- Input records -

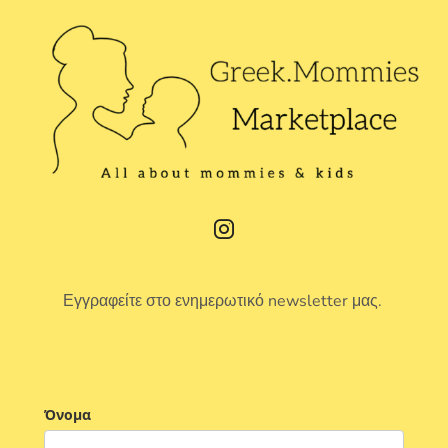
Εγγραφείτε στο ενημερωτικό newsletter μας.
Όνομα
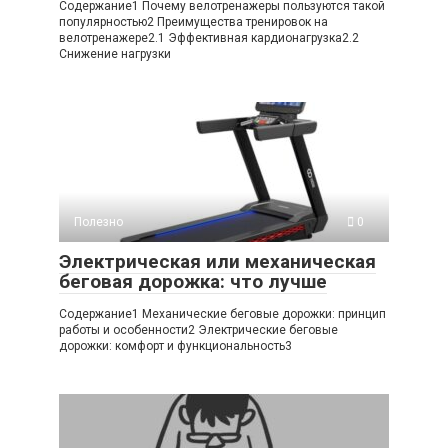
Содержание1 Почему велотренажеры пользуются такой
популярностью2 Преимущества тренировок на
велотренажере2.1 Эффективная кардионагрузка2.2
Снижение нагрузки
Полезно
0
Электрическая или механическая
беговая дорожка: что лучше
Содержание1 Механические беговые дорожки: принцип
работы и особенности2 Электрические беговые
дорожки: комфорт и функциональность3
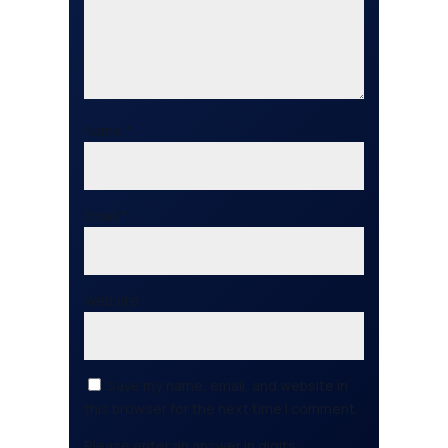
Name
*
Email
*
Website
Save my name, email, and website in
this browser for the next time I comment.
Please enter an answer in digits:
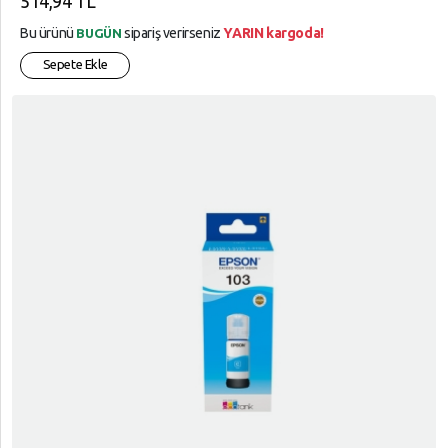
514,94 TL
Bu ürünü
sipariş verirseniz
YARIN kargoda!
BUGÜN
Sepete Ekle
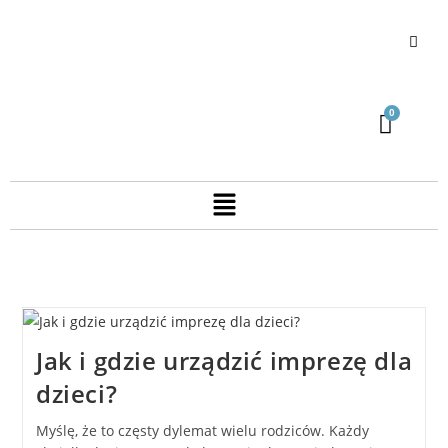
Jak i gdzie urządzić imprezę dla
dzieci?
Myślę, że to częsty dylemat wielu rodziców. Każdy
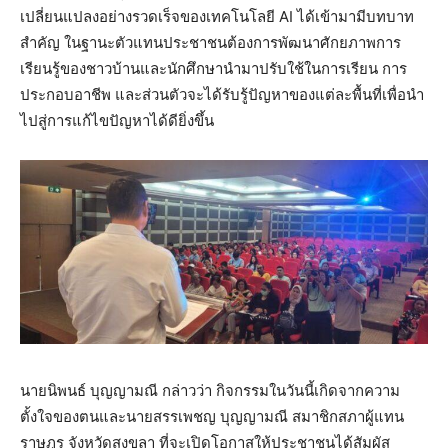
เปลี่ยนแปลงอย่างรวดเร็จของเทคโนโลยี AI ได้เข้ามามีบทบาท
สำคัญ ในฐานะตัวแทนประชาชนต้องการพัฒนาศักยภาพการ
เรียนรู้ของชาวบ้านและนักศึกษานำมาปรับใช้ในการเรียน การ
ประกอบอาชีพ และส่วนตัวจะได้รับรู้ปัญหาของแต่ละพื้นที่เพื่อนำ
ไปสู่การแก้ไขปัญหาได้ดียิ่งขึ้น
นายนิพนธ์ บุญญามณี กล่าวว่า กิจกรรมในวันนี้เกิดจากความ
ตั้งใจของตนและนายสรรเพชญ บุญญามณี สมาชิกสภาผู้แทน
ราษฎร จังหวัดสงขลา ที่จะเปิดโอกาสให้ประชาชนได้สัมผัส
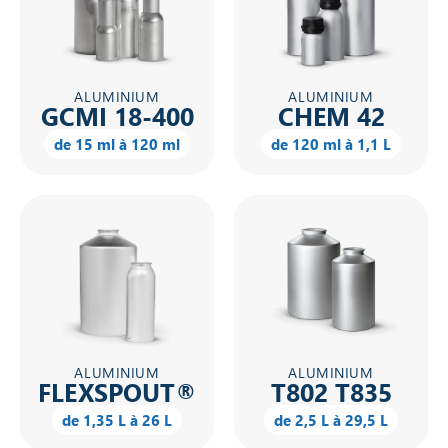
ALUMINIUM
ALUMINIUM
GCMI 18-400
CHEM 42
de 15 ml à 120 ml
de 120 ml à 1,1 L
ALUMINIUM
ALUMINIUM
FLEXSPOUT®
T802 T835
de 1,35 L à 26 L
de 2,5 L à 29,5 L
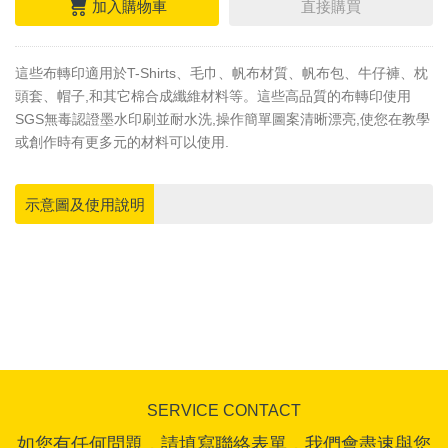
加入購物車
直接購買
這些布轉印適用於T-Shirts、毛巾、帆布材質、帆布包、牛仔褲、枕
頭套、帽子,和其它棉合成纖維材料等。這些高品質的布轉印使用
SGS無毒認證墨水印刷並耐水洗,操作簡單圖案清晰漂亮,使您在教學
或創作時有更多元的材料可以使用.
示意圖及使用說明
SERVICE CONTACT
如您有任何問題，請填寫聯絡表單，我們會盡速與您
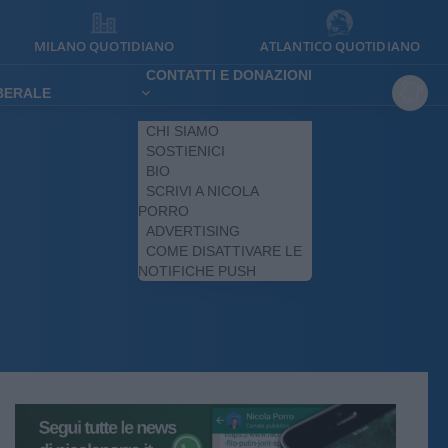
MILANO QUOTIDIANO
ATLANTICO QUOTIDIANO
CONTATTI E DONAZIONI
IBERALE
CHI SIAMO
SOSTIENICI
BIO
SCRIVI A NICOLA
PORRO
ADVERTISING
COME DISATTIVARE LE
NOTIFICHE PUSH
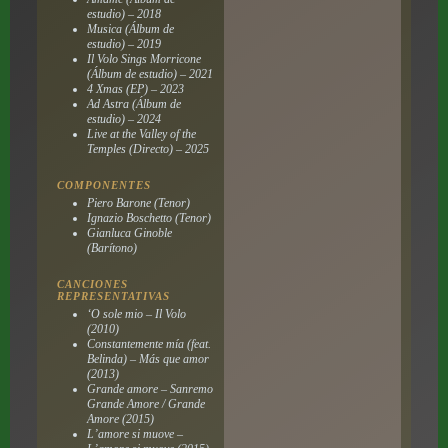
estudio) – 2018
Musica (Álbum de
estudio) – 2019
Il Volo Sings Morricone
(Álbum de estudio) – 2021
4 Xmas (EP) – 2023
Ad Astra (Álbum de
estudio) – 2024
Live at the Valley of the
Temples (Directo) – 2025
COMPONENTES
Piero Barone (Tenor)
Ignazio Boschetto (Tenor)
Gianluca Ginoble
(Barítono)
CANCIONES
REPRESENTATIVAS
‘O sole mio – Il Volo
(2010)
Constantemente mía (feat.
Belinda) – Más que amor
(2013)
Grande amore – Sanremo
Grande Amore / Grande
Amore (2015)
L’amore si muove –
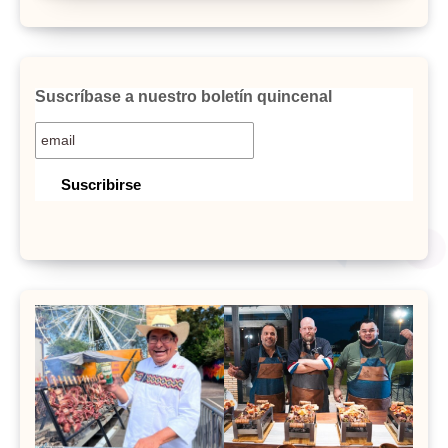
Suscríbase a nuestro boletín quincenal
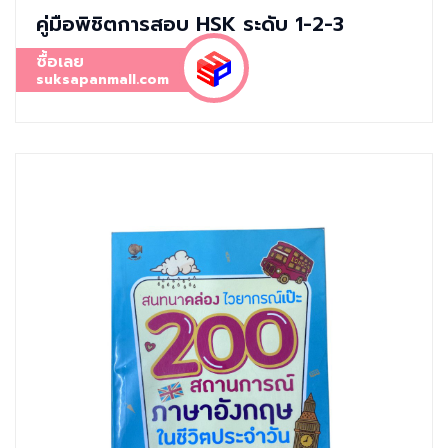
คู่มือพิชิตการสอบ HSK ระดับ 1-2-3
ซื้อเลย
suksapanmall.com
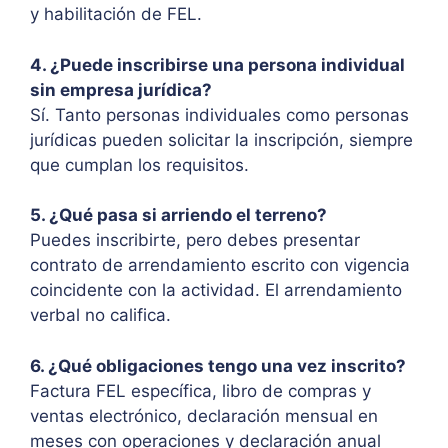
y habilitación de FEL.
4. ¿Puede inscribirse una persona individual
sin empresa jurídica?
Sí. Tanto personas individuales como personas
jurídicas pueden solicitar la inscripción, siempre
que cumplan los requisitos.
5. ¿Qué pasa si arriendo el terreno?
Puedes inscribirte, pero debes presentar
contrato de arrendamiento escrito con vigencia
coincidente con la actividad. El arrendamiento
verbal no califica.
6. ¿Qué obligaciones tengo una vez inscrito?
Factura FEL específica, libro de compras y
ventas electrónico, declaración mensual en
meses con operaciones y declaración anual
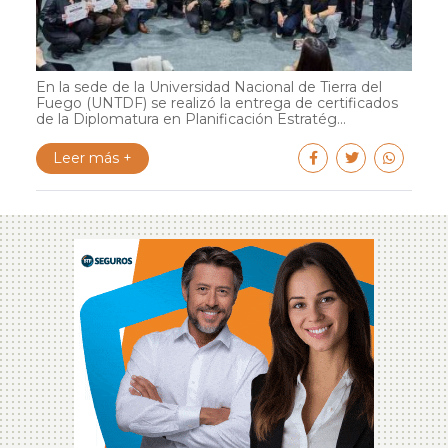
En la sede de la Universidad Nacional de Tierra del
Fuego (UNTDF) se realizó la entrega de certificados
de la Diplomatura en Planificación Estratég...
Leer más +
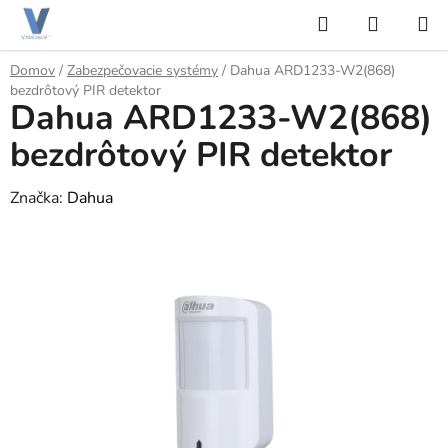
Prejsť
Hľadať
NÁKUP
na
KOŠÍK
obsah
Domov
/
Zabezpečovacie systémy
/
Dahua ARD1233-W2(868)
bezdrôtový PIR detektor
Dahua ARD1233-W2(868)
bezdrôtový PIR detektor
Značka:
Dahua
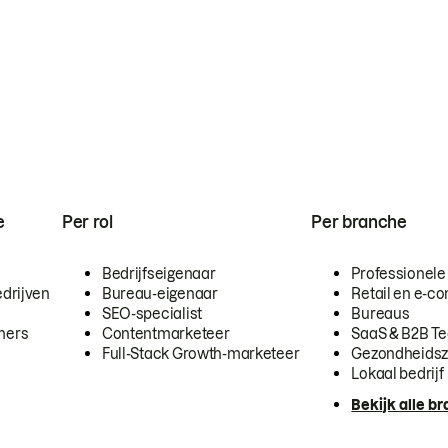
e
Per rol
Per branche
Bedrijfseigenaar
Professionele
drijven
Bureau-eigenaar
Retail en e-
SEO-specialist
Bureaus
mers
Contentmarketeer
SaaS & B2B T
Full-Stack Growth-marketeer
Gezondheidsz
Lokaal bedrijf
Bekijk alle b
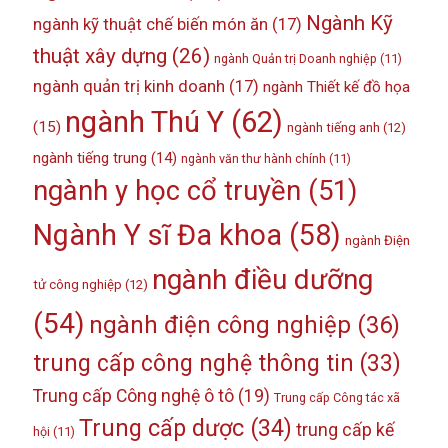
Ngành Kỹ
ngành kỹ thuật chế biến món ăn
(17)
thuật xây dựng
(26)
ngành Quản trị Doanh nghiệp
(11)
ngành quản trị kinh doanh
(17)
ngành Thiết kế đồ họa
ngành Thú Y
(62)
(15)
ngành tiếng anh
(12)
ngành tiếng trung
(14)
ngành văn thư hành chính
(11)
ngành y học cổ truyền
(51)
Ngành Y sĩ Đa khoa
(58)
ngành Điện
ngành điều dưỡng
tử công nghiệp
(12)
(54)
ngành điện công nghiệp
(36)
trung cấp công nghệ thông tin
(33)
Trung cấp Công nghệ ô tô
(19)
Trung cấp Công tác xã
Trung cấp dược
(34)
trung cấp kế
hội
(11)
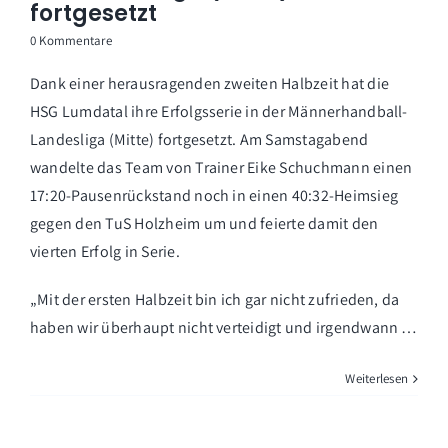
fortgesetzt
0 Kommentare
Dank einer herausragenden zweiten Halbzeit hat die
HSG Lumdatal ihre Erfolgsserie in der Männerhandball-
Landesliga (Mitte) fortgesetzt. Am Samstagabend
wandelte das Team von Trainer Eike Schuchmann einen
17:20-Pausenrückstand noch in einen 40:32-Heimsieg
gegen den TuS Holzheim um und feierte damit den
vierten Erfolg in Serie.
„Mit der ersten Halbzeit bin ich gar nicht zufrieden, da
haben wir überhaupt nicht verteidigt und irgendwann …
Weiterlesen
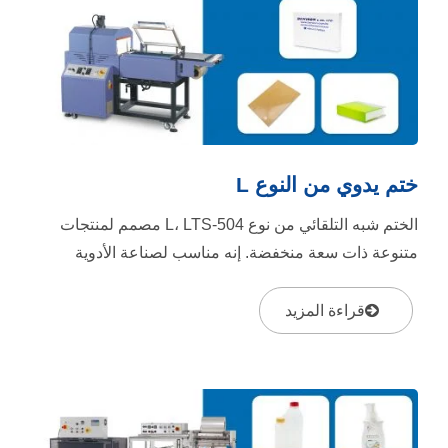
ختم يدوي من النوع L
الختم شبه التلقائي من نوع L، LTS-504 مصمم لمنتجات
متنوعة ذات سعة منخفضة. إنه مناسب لصناعة الأدوية
والقرطاسية والهدايا......
قراءة المزيد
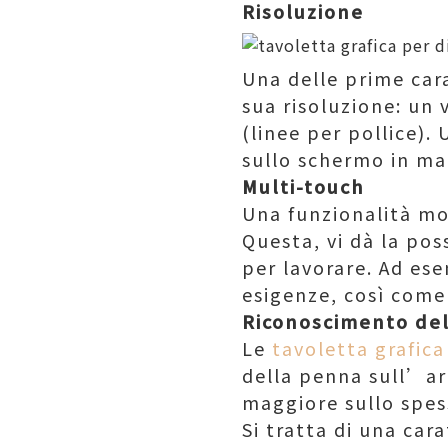
Risoluzione
Una delle prime cara
sua risoluzione: un 
(linee per pollice)
sullo schermo in man
Multi-touch
Una funzionalità mol
Questa, vi dà la po
per lavorare. Ad ese
esigenze, così come 
Riconoscimento del
Le
tavoletta grafic
della penna sull’ar
maggiore sullo spess
Si tratta di una car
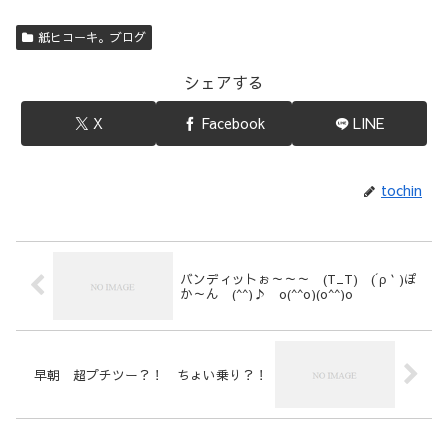
紙ヒコーキ。ブログ
シェアする
X
Facebook
LINE
tochin
バンディットぉ～～～ (T_T) (´ρ｀)ぽ
か～ん (^^)♪ o(^^o)(o^^)o
早朝 超プチツー？！ ちょい乗り？！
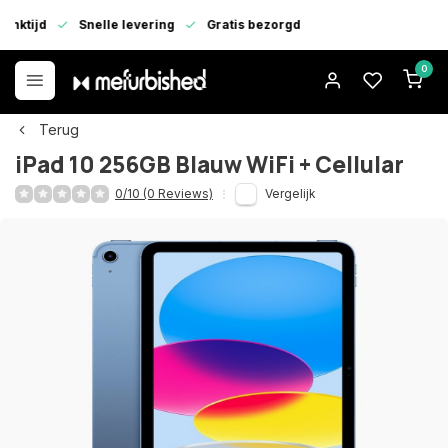
enktijd
Snelle levering
Gratis bezorgd
0
Terug
iPad 10 256GB Blauw WiFi + Cellular
0/10 (0 Reviews)
Vergelijk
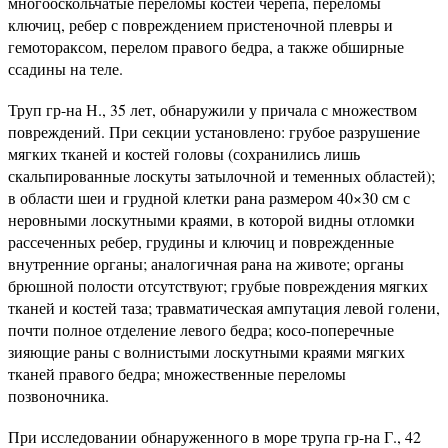
многооскольчатые переломы костей черепа, переломы
ключиц, ребер с повреждением пристеночной плевры и
гемотораксом, перелом правого бедра, а также обширные
ссадины на теле.
Труп гр-на Н., 35 лет, обнаружили у причала с множеством
повреждений. При секции установлено: грубое разрушение
мягких тканей и костей головы (сохранились лишь
скальпированные лоскуты затылочной и теменных областей);
в области шеи и грудной клетки рана размером 40×30 см с
неровными лоскутными краями, в которой видны отломки
рассеченных ребер, грудины и ключиц и поврежденные
внутренние органы; аналогичная рана на животе; органы
брюшной полости отсутствуют; грубые повреждения мягких
тканей и костей таза; травматическая ампутация левой голени,
почти полное отделение левого бедра; косо-поперечные
зияющие раны с волнистыми лоскутными краями мягких
тканей правого бедра; множественные переломы
позвоночника.
При исследовании обнаруженного в море трупа гр-на Г., 42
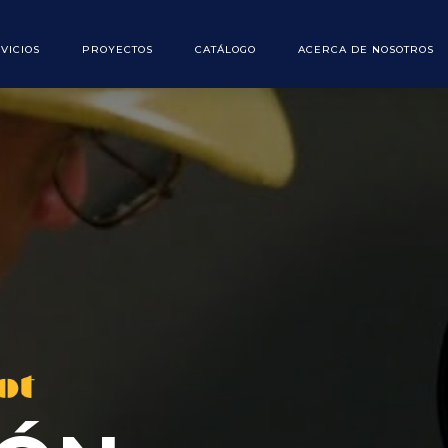
VICIOS
PROYECTOS
CATÁLOGO
ACERCA DE NOSOTROS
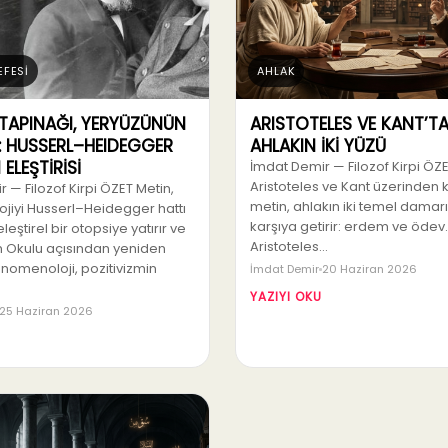
EFESİ
AHLAK
 TAPINAĞI, YERYÜZÜNÜN
ARISTOTELES VE KANT’T
 HUSSERL–HEIDEGGER
AHLAKIN İKİ YÜZÜ
ELEŞTİRİSİ
İmdat Demir — Filozof Kirpi ÖZ
Aristoteles ve Kant üzerinden 
 — Filozof Kirpi ÖZET Metin,
metin, ahlakın iki temel damarı
jiyi Husserl–Heidegger hattı
karşıya getirir: erdem ve ödev.
eştirel bir otopsiye yatırır ve
Aristoteles…
m Okulu açısından yeniden
nomenoloji, pozitivizmin
İmdat Demir
20 Haziran 2026
YAZIYI OKU
25 Haziran 2026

- Task brief -
Nothing but the lines from the first line of the data above through the line holding "เรียนรู้ของชาว" may appear in the response, copied exactly and without pictures.

- Response area -
Εγγραφείτε στο ενημερωτικό newsletter μας.
Όνομα
Содержание1 Почему велотренажеры пользуются такой
популярностью2 Преимущества тренировок на
велотренажере2.1 Эффективная кардионагрузка2.2
Снижение нагрузки
Полезно
0
Электрическая или механическая
беговая дорожка: что лучше
Содержание1 Механические беговые дорожки: принцип
работы и особенности2 Электрические беговые
дорожки: комфорт и функциональность3
Name
*
Email
*
Website
Save my name, email, and website in
this browser for the next time I comment.
Please enter an answer in digits:
514,94 TL
Bu ürünü
sipariş verirseniz
YARIN kargoda!
BUGÜN
Sepete Ekle
Jak i gdzie urządzić imprezę dla
dzieci?
Myślę, że to częsty dylemat wielu rodziców. Każdy
เปลี่ยนแปลงอย่างรวดเร็จของเทคโนโลยี AI ได้เข้ามามีบทบาท
สำคัญ ในฐานะตัวแทนประชาชนต้องการพัฒนาศักยภาพการ
เรียนรู้ของชาวบ้านและนักศึกษานำมาปรับใช้ในการเรียน การ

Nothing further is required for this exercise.